# Task to complete
Please work out how many lines in the material below contain the string "front", and answer with that number only.
*** Dataset extract ***
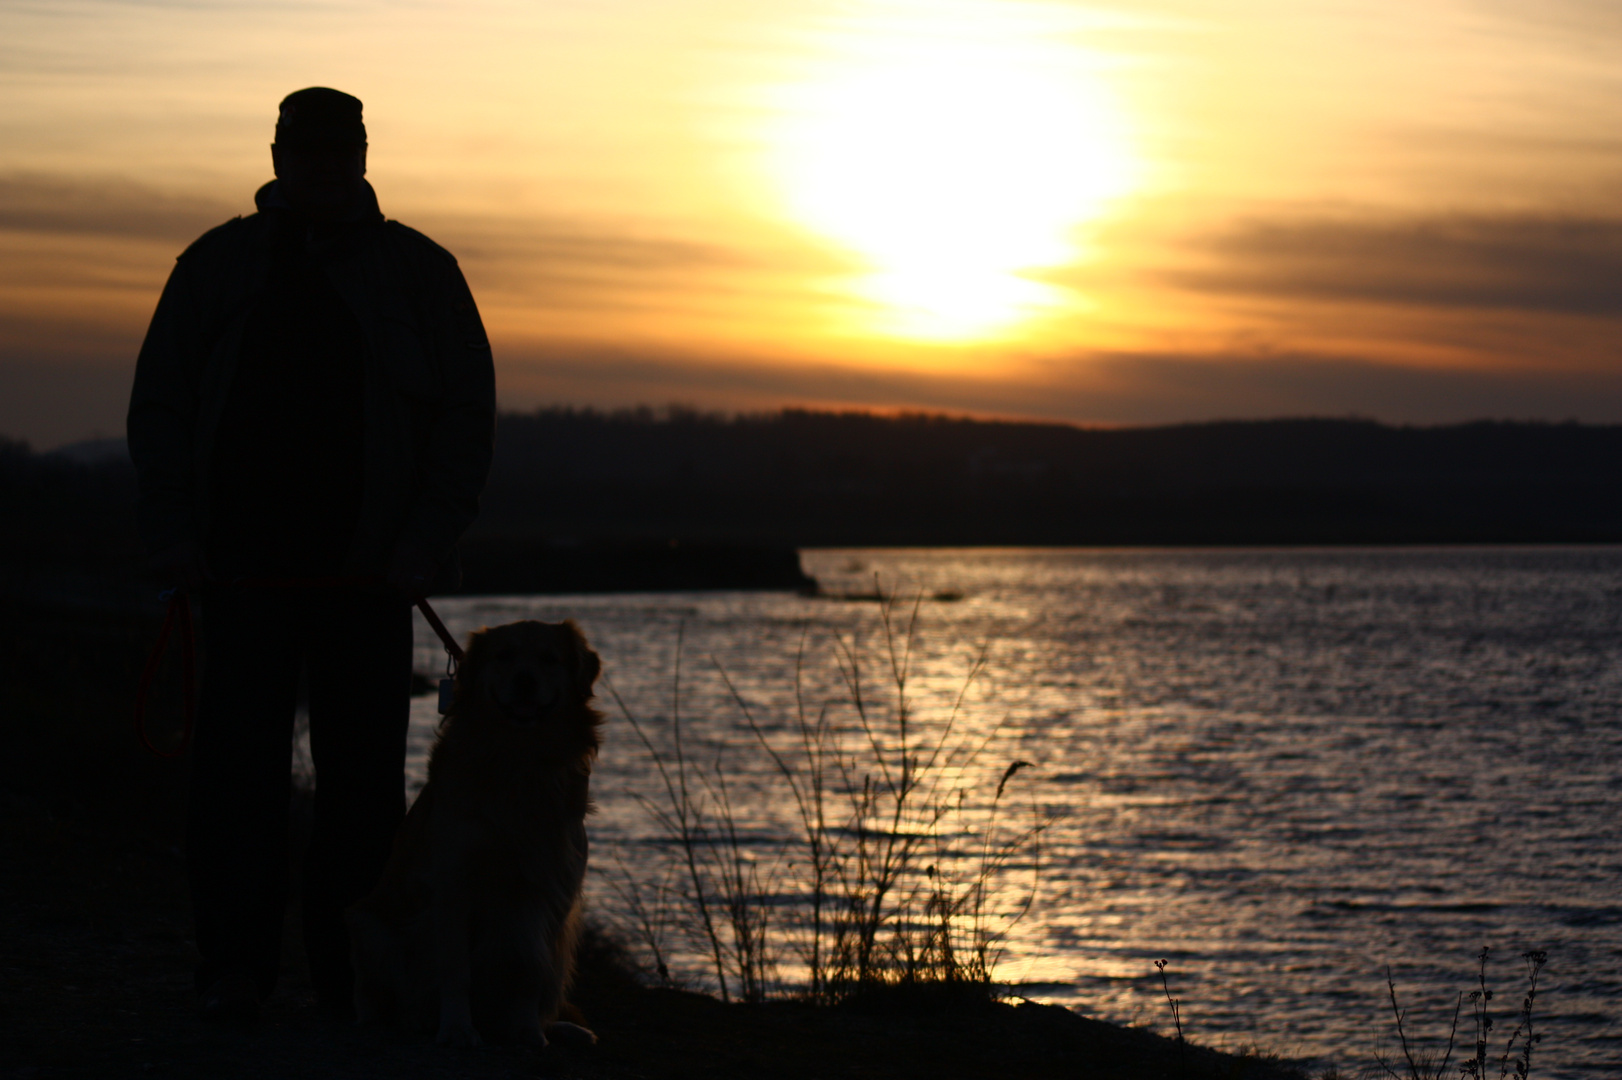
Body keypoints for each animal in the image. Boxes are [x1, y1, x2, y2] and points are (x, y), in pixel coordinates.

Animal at [347, 619, 603, 1044]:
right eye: (504, 655)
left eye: (550, 659)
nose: (525, 681)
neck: (519, 759)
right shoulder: (453, 883)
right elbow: (455, 970)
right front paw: (455, 1028)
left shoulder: (549, 887)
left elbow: (529, 966)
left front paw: (527, 1030)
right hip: (370, 927)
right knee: (379, 997)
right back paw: (411, 1018)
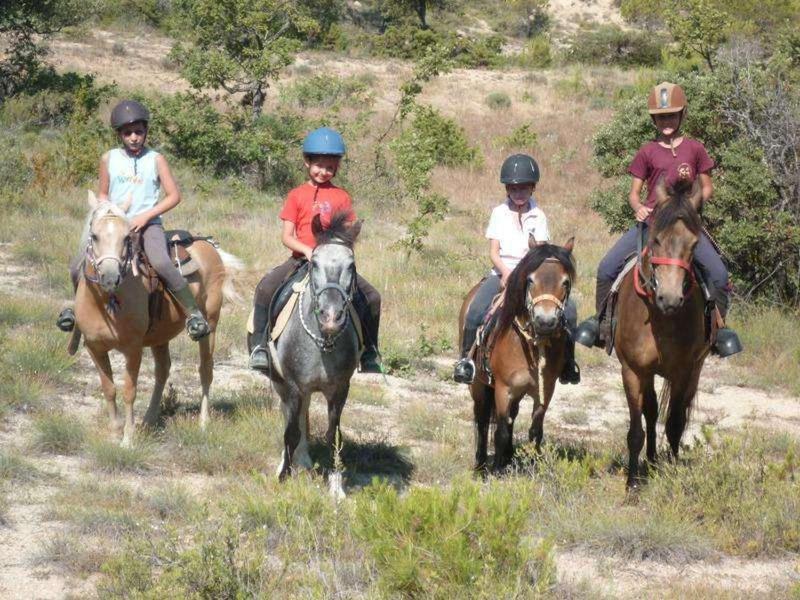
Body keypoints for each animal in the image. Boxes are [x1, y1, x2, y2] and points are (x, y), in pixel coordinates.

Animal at [75, 192, 241, 446]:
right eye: (94, 236)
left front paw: (127, 439)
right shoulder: (94, 347)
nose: (111, 278)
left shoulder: (133, 349)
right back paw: (149, 420)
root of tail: (209, 246)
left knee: (206, 370)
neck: (104, 303)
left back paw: (203, 422)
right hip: (160, 336)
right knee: (162, 371)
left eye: (126, 237)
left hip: (210, 325)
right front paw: (115, 433)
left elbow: (129, 391)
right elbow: (109, 389)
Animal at [247, 213, 362, 494]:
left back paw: (304, 460)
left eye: (351, 265)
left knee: (303, 416)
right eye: (315, 263)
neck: (323, 342)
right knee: (290, 417)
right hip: (281, 384)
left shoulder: (340, 389)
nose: (331, 317)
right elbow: (291, 431)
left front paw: (336, 486)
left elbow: (334, 436)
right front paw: (283, 477)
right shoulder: (293, 385)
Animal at [460, 239, 580, 474]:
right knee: (482, 419)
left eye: (565, 282)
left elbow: (535, 431)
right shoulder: (503, 389)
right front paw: (497, 470)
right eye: (531, 279)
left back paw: (507, 456)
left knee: (511, 417)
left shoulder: (545, 390)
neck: (530, 344)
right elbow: (500, 431)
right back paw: (481, 464)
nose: (545, 321)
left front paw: (533, 466)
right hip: (478, 385)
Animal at [612, 177, 708, 488]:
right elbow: (636, 429)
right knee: (651, 413)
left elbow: (676, 424)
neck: (660, 317)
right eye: (656, 240)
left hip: (695, 369)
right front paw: (632, 483)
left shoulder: (683, 371)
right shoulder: (632, 370)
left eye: (694, 244)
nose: (670, 299)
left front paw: (673, 472)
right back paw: (651, 461)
*** End of Dataset extract ***
# Task output
10